Opinión por Eduardo Poliche Miercoles, 2 de Octubre de 2013

Deuda pública y escasez de divisas

El país está soportando un período de escasez de divisas donde se sobreponen diversos factores negativos, entre los cuales no es el menor la política económica del gobierno, verdadero muestrario de impericia en su ejecución y falta de objetivos que conduzcan a la solución de este problema.

Miercoles, 2 de Octubre de 2013

Las reservas internacionales aproximan a los 35 mil millones de dólares y su tendencia a la baja se mantiene a lo largo de los dos últimos años, cuando se decidió apretar el torniquete después de descubrir que se habían fugado del país más de 70 mil millones de dólares con la tolerancia y anuencia del Gobierno Nacional. La tarea del desendeudamiento se ejecutó en cuanto a inversores privados y entes internacionales, a los cuales se les pagó puntualmente y en algún caso, como el FMI, se lo hizo con anticipación a las fechas de vencimientos de sus créditos, congelando las relaciones con el citado organismo, no permitiéndole sus inspecciones anuales sobre la economía nacional, ni tampoco sus condicionalidades permanentes de ajustes y más ajustes habida cuenta que no se le debía nada.

Estuvo bien esta parte de la gestión? . . .  En opinión de quien escribe, sí, permitiéndole al país realizar su propia política económica alejada de los requerimientos muy poco acertados del FMI, según se vieron los resultados en numerosas naciones del mundo, empezando por la nuestra; lo que no estuvo bien fue no prever los altos recursos que se están necesitando para la importación de gas y derivados del petróleo que inciden pesadamente en forma negativa sobre la balanza comercial y la balanza de pagos. En este caso, y asimilando la actitud del gobierno nacional en la fábula de la cigarra y la hormiga con el quehacer de la cigarra, que cantaba despreocupadamente en tiempos de bonanzas sin tener en cuenta lo que podía venir después, pensando que “Dios proveerá” mientras que su amiga acumulaba alimentos y elementos que le permitirían sobrevivir en los tiempos malos.

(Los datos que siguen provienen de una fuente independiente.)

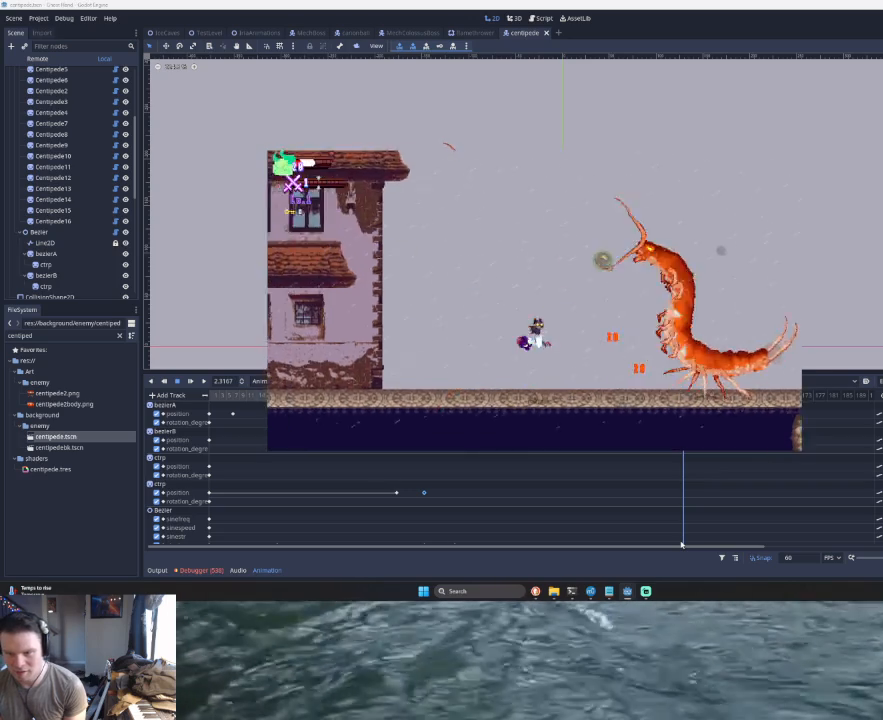
{"buttons": [], "left_stick": "right", "events": [[267, "left_stick", "right"]]}
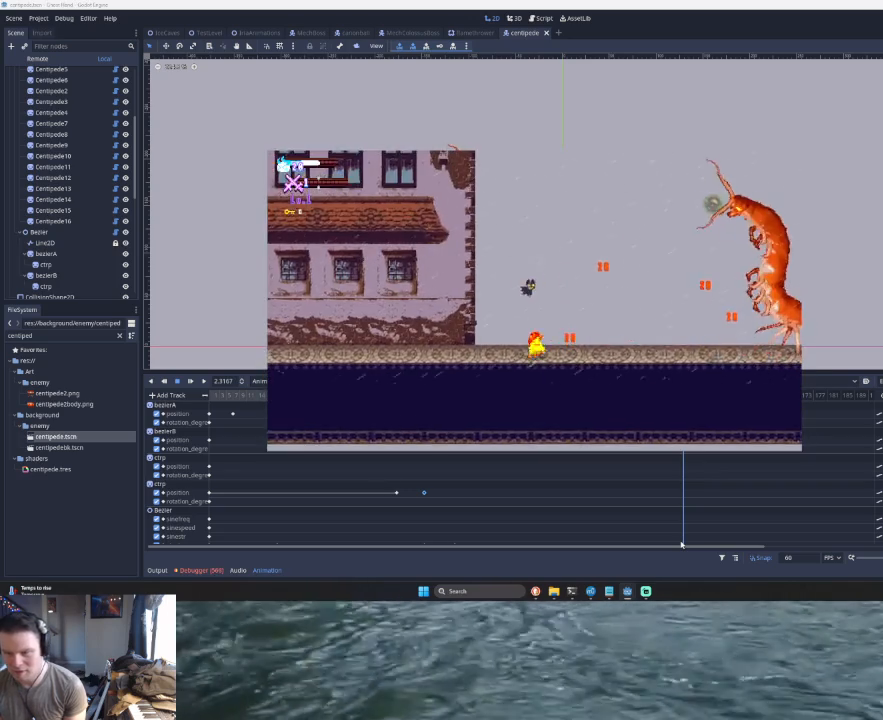
{"buttons": [], "left_stick": "right", "events": []}
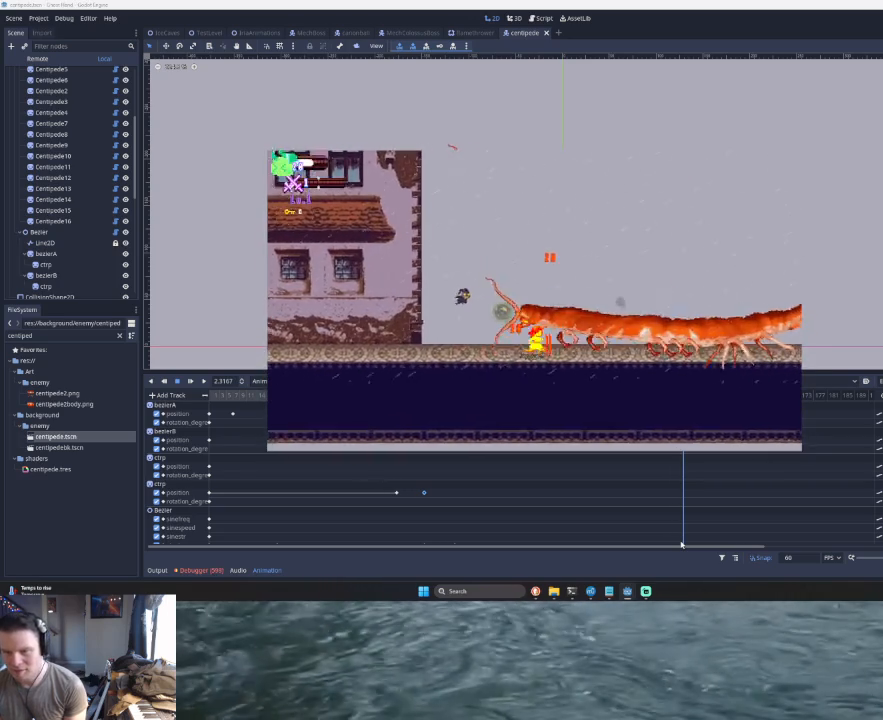
{"buttons": [], "left_stick": "right", "events": [[67, "TRIANGLE", "down"], [233, "TRIANGLE", "up"]]}
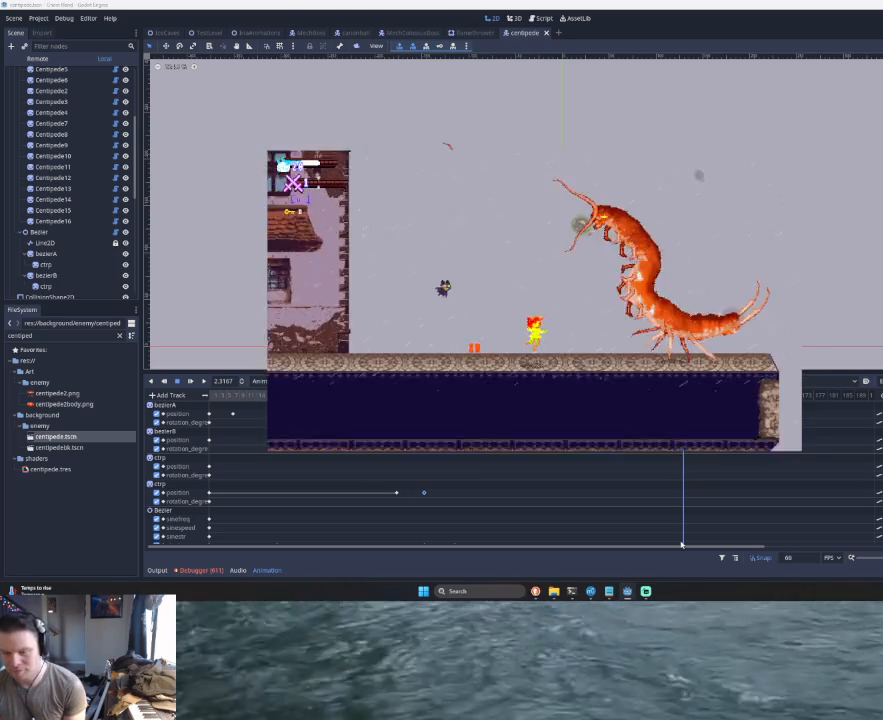
{"buttons": [], "left_stick": "right", "events": [[133, "SQUARE", "down"], [267, "SQUARE", "up"], [267, "left_stick", "center"], [500, "left_stick", "right"]]}
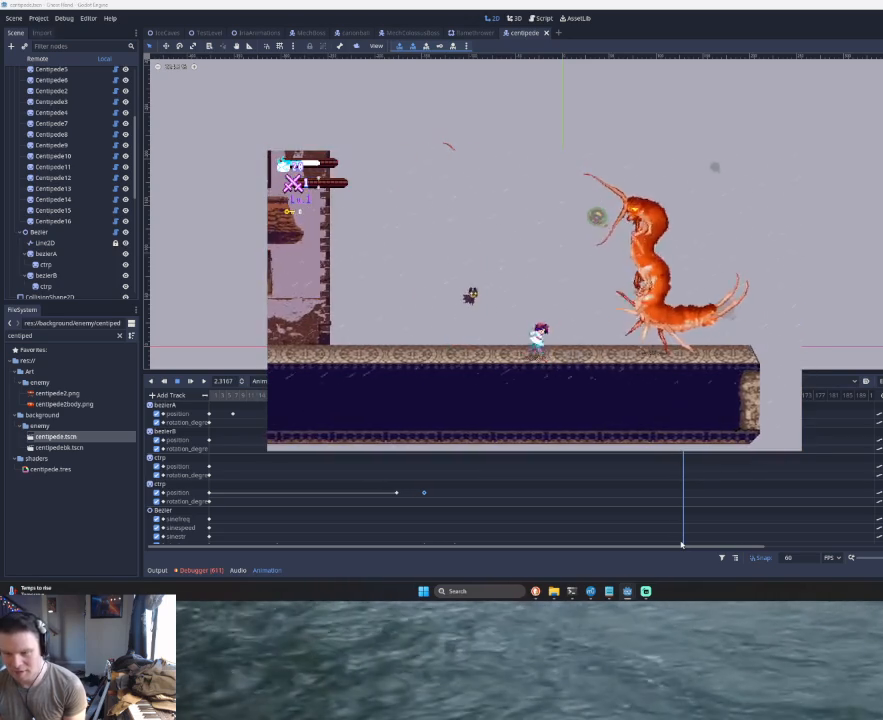
{"buttons": [], "left_stick": "center", "events": [[367, "left_stick", "center"]]}
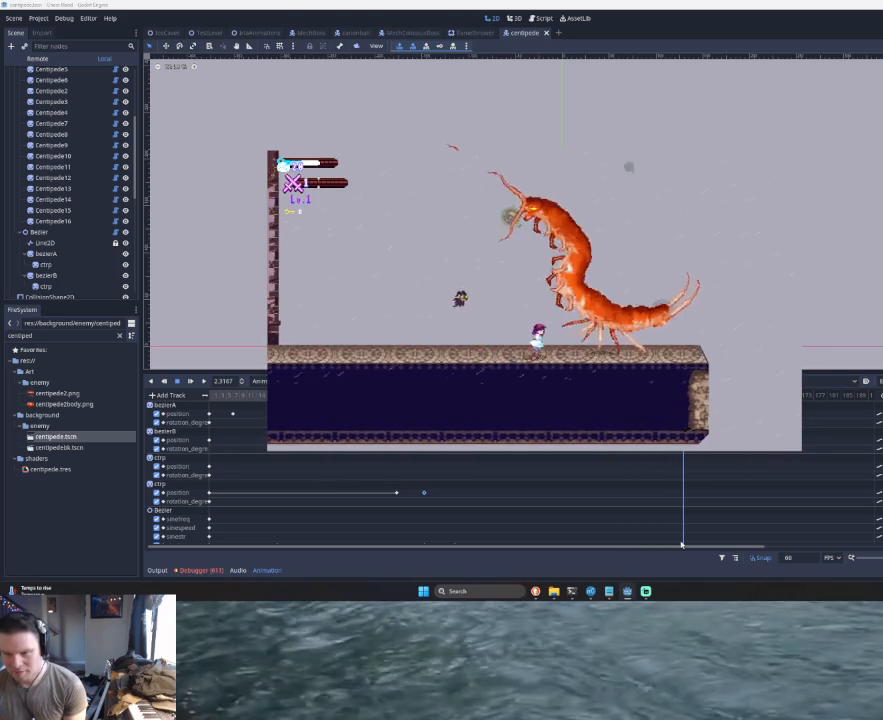
{"buttons": [], "left_stick": "center", "events": []}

En la gestión del gobierno nacional se produjo algo parecido, se fueron consumiendo alegremente las reservas de petróleo descubiertas antes de la privatización de YPF y un día se encontró que no alcanzaban para abastecer a un país que había despertado de la larga siesta a que lo habían sometido las políticas de los años 90 hasta el 2001, y que necesitaba de provisiones de abastecimientos energéticos vigorosos para no detener su marcha.

Algo de eso ocurre cuando aprieta el frío o el calor, las industrias deben, en muchos casos, detener o atenuar su funcionamiento debido a las faltas de gas o fluidos eléctricos para el accionamiento de sus maquinarias y equipos, esto se viene repitiendo desde hace varios años. El problema del gas se busca solucionar con la contratación de barcos que traen gas comprimido y atracan en Bahía Blanca y Escobar, ambos en la Provincia de Buenos Aires, donde se regasifica.  En cuanto a la electricidad se compra al vecino Brasil en épocas de escasez local.

Lo señalado en párrafo anterior hace recordar a los años 1953/55 cuando las industrias ubicadas en el Gran Buenos Aires trabajaban nada más que tres o cuatro días a la semana ante la falta de energía para abastecer a todas ellas, lo que llevaba a crear largos intervalos de funcionamiento entre una semana y otra, con la consiguiente pérdida de productividad.  Esto se solucionó en los años 1958/60 con la explotación intensiva del petróleo y gas en Argentina que llegó prácticamente al autoabastecimiento en esa época, sustrayendo a la balanza comercial y de pagos de débitos por unos trescientos millones de dólares de esos tiempos, dedicados a importación de petróleo.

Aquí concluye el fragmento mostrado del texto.